Uber

Landgericht Berlin: Uber begeht bewusst Rechtsverstoß

Mit einer einstweiligen Verfügung hat das Landgericht Berlin dem US-Limousinenservice Uber (www.uber.com) untersagt, in Berlin „mittels der Smartphoneapp Uber taxiähnlichen Verkehr zu betreiben“. Der Berliner Taxiunternehmer Richard Leipold, der auch Vorsitzender der Berliner Taxivereinigung ist, hatte den Antrag gestellt. Vollstreckt wird die Verfügung allerdings noch nicht, bis auf Weiteres kann Uber seine Dienste in der Hauptstadt anbieten.

Das Gericht begründete den Beschluss (Aktenzeichen 15 O 43/14) laut einer Pressemitteilung der Vereinigung mit dem „wettbewerbswidrigen Verhalten des Konzerns, welches unter systematischem Verstoß gegen das Personenbeförderungsgesetz (PBefG) die ihm angeschlossenen Limousinenfahrer dazu anhält, sich genauso wie Taxis bereit zu halten, obschon sie hierfür keine Erlaubnis haben.“

Anzeige
Nach den gesetzlichen Vorschriften seien Limousinen-Fahrer als Mietwagen-Unternehmer dazu verpflichtet, nach jeder erledigten Fahrt zurück zu ihrem Betriebssitz zu kehren – um die Taxiunternehmen zu schützen. „Gerade dieses tun die Uber-Limousinen jedoch nicht; sondern sie halten sich taxenähnlich vornehmlich in der Innenstadt bereit, um spontan Fahrgäste aufnehmen zu können“, heißt es von der Berliner Taxivereinigung.

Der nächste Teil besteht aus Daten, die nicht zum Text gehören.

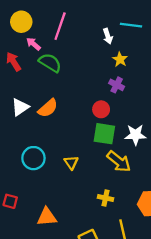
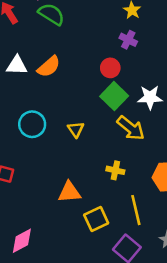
white triangle: (20, 107) -> (17, 65), turned 36
green square: (104, 134) -> (114, 96), turned 35
orange triangle: (47, 217) -> (69, 192), moved

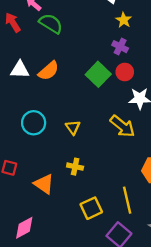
red circle: (110, 68) -> (125, 72), moved
green square: (114, 96) -> (98, 74), moved
yellow cross: (115, 170) -> (75, 167), moved
orange triangle: (69, 192) -> (44, 184), moved, turned 40

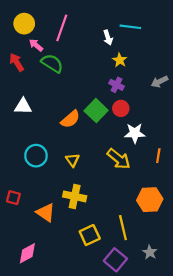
orange semicircle: (49, 71) -> (70, 119), moved
yellow cross: (75, 167) -> (75, 196), size x1.5

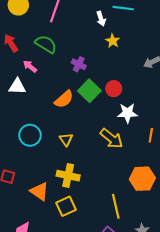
pink arrow: (36, 45) -> (30, 66), moved
purple cross: (117, 85) -> (79, 64), moved
yellow square: (90, 235) -> (66, 206), moved

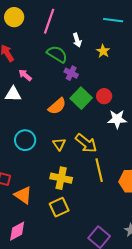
white arrow: (101, 19) -> (77, 40), moved
green semicircle: (46, 44) -> (57, 54), moved
yellow arrow: (112, 138) -> (86, 143), moved
orange triangle: (40, 191) -> (23, 195), moved
yellow line: (116, 206) -> (99, 170), moved

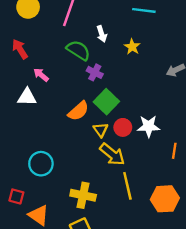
red circle: (104, 96) -> (123, 127), moved
cyan circle: (25, 140) -> (41, 164), moved
yellow triangle: (59, 144) -> (101, 130), moved

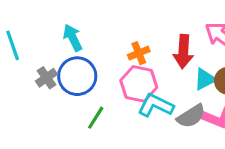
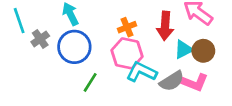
gray cross: (46, 78) -> (40, 39), moved

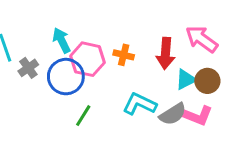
orange cross: (127, 27) -> (124, 55), turned 36
pink hexagon: (127, 53) -> (88, 59), moved

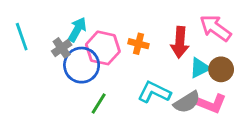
cyan arrow: (62, 40) -> (77, 29), turned 55
gray cross: (28, 68) -> (62, 48), moved

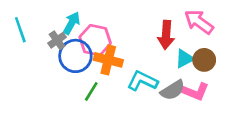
orange cross: (138, 44) -> (108, 60), moved, size x1.5

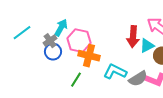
cyan line: (20, 30) -> (22, 33), turned 72
blue circle: (75, 56) -> (53, 52), moved, size x0.7
cyan triangle: (184, 59) -> (147, 46), moved

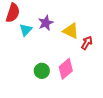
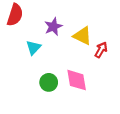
cyan triangle: (26, 30) -> (34, 47), moved
pink diamond: (66, 69) -> (77, 80), turned -60

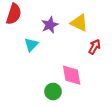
yellow triangle: (82, 36) -> (79, 23), moved
green circle: (49, 82) -> (53, 92), moved

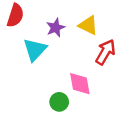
cyan triangle: (31, 45) -> (35, 50), size x1.5
red arrow: (94, 47) -> (105, 52), size x1.5

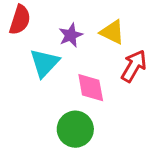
pink diamond: (80, 84) -> (91, 88), moved
green circle: (59, 102) -> (75, 129), size x1.5

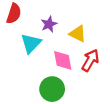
yellow triangle: (112, 32) -> (78, 34), moved
red arrow: (134, 66) -> (90, 60), moved

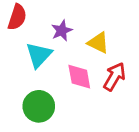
green circle: (52, 89) -> (39, 106), moved

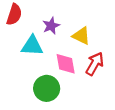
cyan triangle: (39, 55) -> (32, 46), turned 50
green circle: (39, 106) -> (47, 88), moved

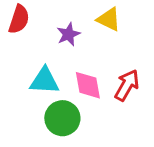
yellow triangle: (81, 36) -> (109, 19), moved
cyan triangle: (32, 46) -> (44, 81), moved

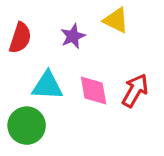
red semicircle: (19, 19) -> (20, 38), moved
green circle: (62, 118) -> (27, 126), moved

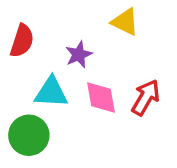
purple star: (73, 36) -> (79, 55), moved

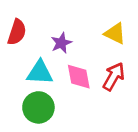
yellow triangle: (125, 22) -> (115, 34), moved
green circle: (29, 135) -> (38, 107), moved

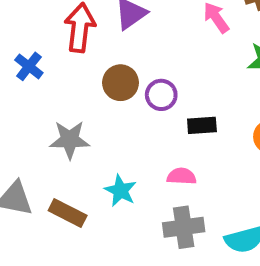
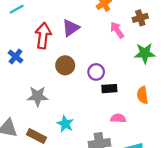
purple circle: (161, 95) -> (96, 72), moved
pink semicircle: (182, 176) -> (118, 118), moved

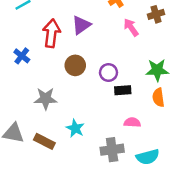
green star: (145, 53) -> (157, 70), moved

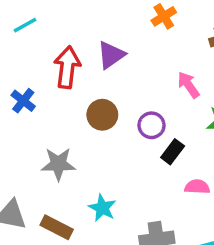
pink arrow: (131, 27) -> (188, 85), moved
black rectangle: (123, 90) -> (173, 152), turned -49
pink semicircle: (132, 122) -> (197, 187), moved

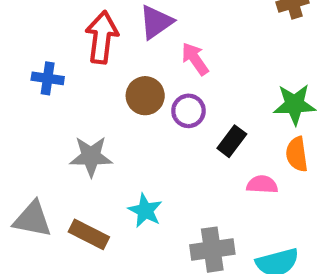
pink arrow: (188, 85) -> (195, 59), moved
blue cross: (23, 101) -> (48, 78), turned -30
purple circle: (151, 125) -> (188, 111), moved

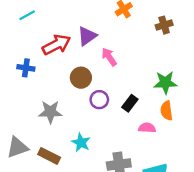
red arrow: (102, 37) -> (56, 45), turned 56
purple circle: (188, 111) -> (99, 100), moved
gray triangle: (32, 219) -> (17, 147), turned -30

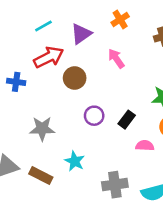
cyan line: (27, 15) -> (43, 26), moved
purple triangle: (87, 36) -> (81, 34), moved
pink arrow: (109, 57) -> (116, 58), moved
brown circle: (81, 78) -> (75, 78), moved

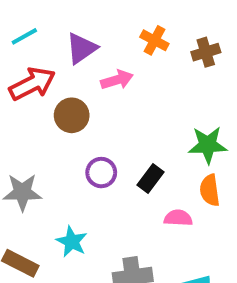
orange cross: (120, 19) -> (154, 40), moved, turned -30
pink arrow: (116, 58) -> (117, 80), moved, turned 108

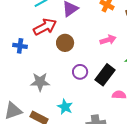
pink arrow: (117, 80) -> (108, 40), moved
black rectangle: (151, 178) -> (105, 75), size x1.5

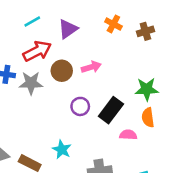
pink arrow: (108, 40) -> (91, 67), moved
gray star: (40, 82) -> (31, 83), moved

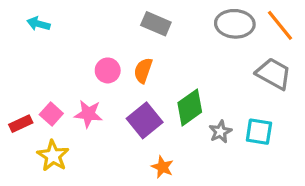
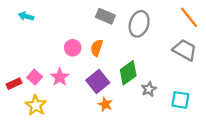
gray ellipse: (235, 24) -> (139, 24), moved, turned -75
pink star: (88, 114) -> (60, 77), turned 30
cyan square: (259, 132) -> (180, 100), moved
orange star: (162, 167) -> (105, 104), moved

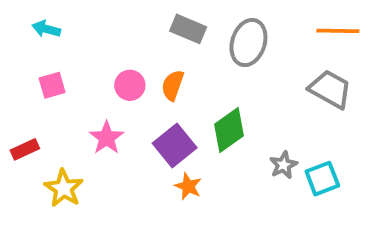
orange line: (189, 17) -> (338, 31), turned -50
pink square: (35, 77) -> (52, 85), moved, turned 32
gray star: (149, 89) -> (283, 165), moved
cyan square: (180, 100) -> (322, 179), turned -30

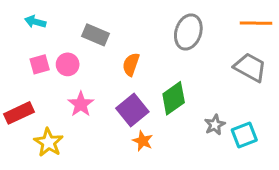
gray rectangle: (188, 29) -> (96, 35), moved
pink circle: (130, 85) -> (68, 64), moved
red rectangle: (25, 149) -> (19, 113), size x1.4

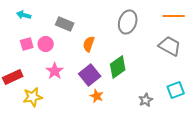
gray star: (215, 125) -> (146, 100), moved
cyan square: (244, 135) -> (176, 90), moved
yellow star: (48, 142) -> (33, 97), turned 30

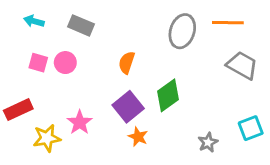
orange line: (174, 16) -> (228, 23), moved
gray rectangle: (65, 24) -> (81, 25), moved
pink square: (27, 44) -> (38, 63), turned 32
pink star: (55, 71) -> (80, 122), moved

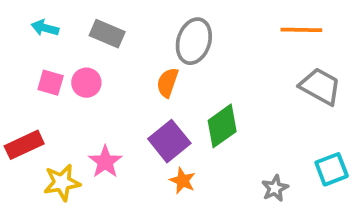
gray ellipse: (182, 31) -> (194, 41), moved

Im Laufe des Verfahrens hätte sich herausgestellt, dass „Uber diesen Rechtsverstoß zumindest in Deutschland (Berlin und München) tatsächlich ganz bewusst“ begehe.

Der Limousinendienst hat sich auf Anfrage von Gründerszene bisher nicht zu der Verfügung geäußert. Uber dürfte jedoch voraussichtlich in Berufung gehen. Dann wird es zu einem gerichtlichen Hauptsacheverfahren kommen, in dem entschieden wird, ob Uber in Berlin – und dann vermutlich auch in ganz Deutschland – weiter tätig bleiben darf.

Immer wieder haben die Taxiverbände versucht, sich gegen Uber zu wehren – manchmal auch mit Gewalt: In Paris demolierten wütende Taxifahrer Uber-Limousinen. In dieser Woche war mit UberPop außerdem die günstigste Variante von Uber in Berlin gestartet, bei dem private Fahrer mit ihren eigenen Autos Fahrgäste mitnehmen können. Taxiverbände kritisieren UberPop bereits als weiteren Verstoß gegen das Personenbeförderungsgesetz.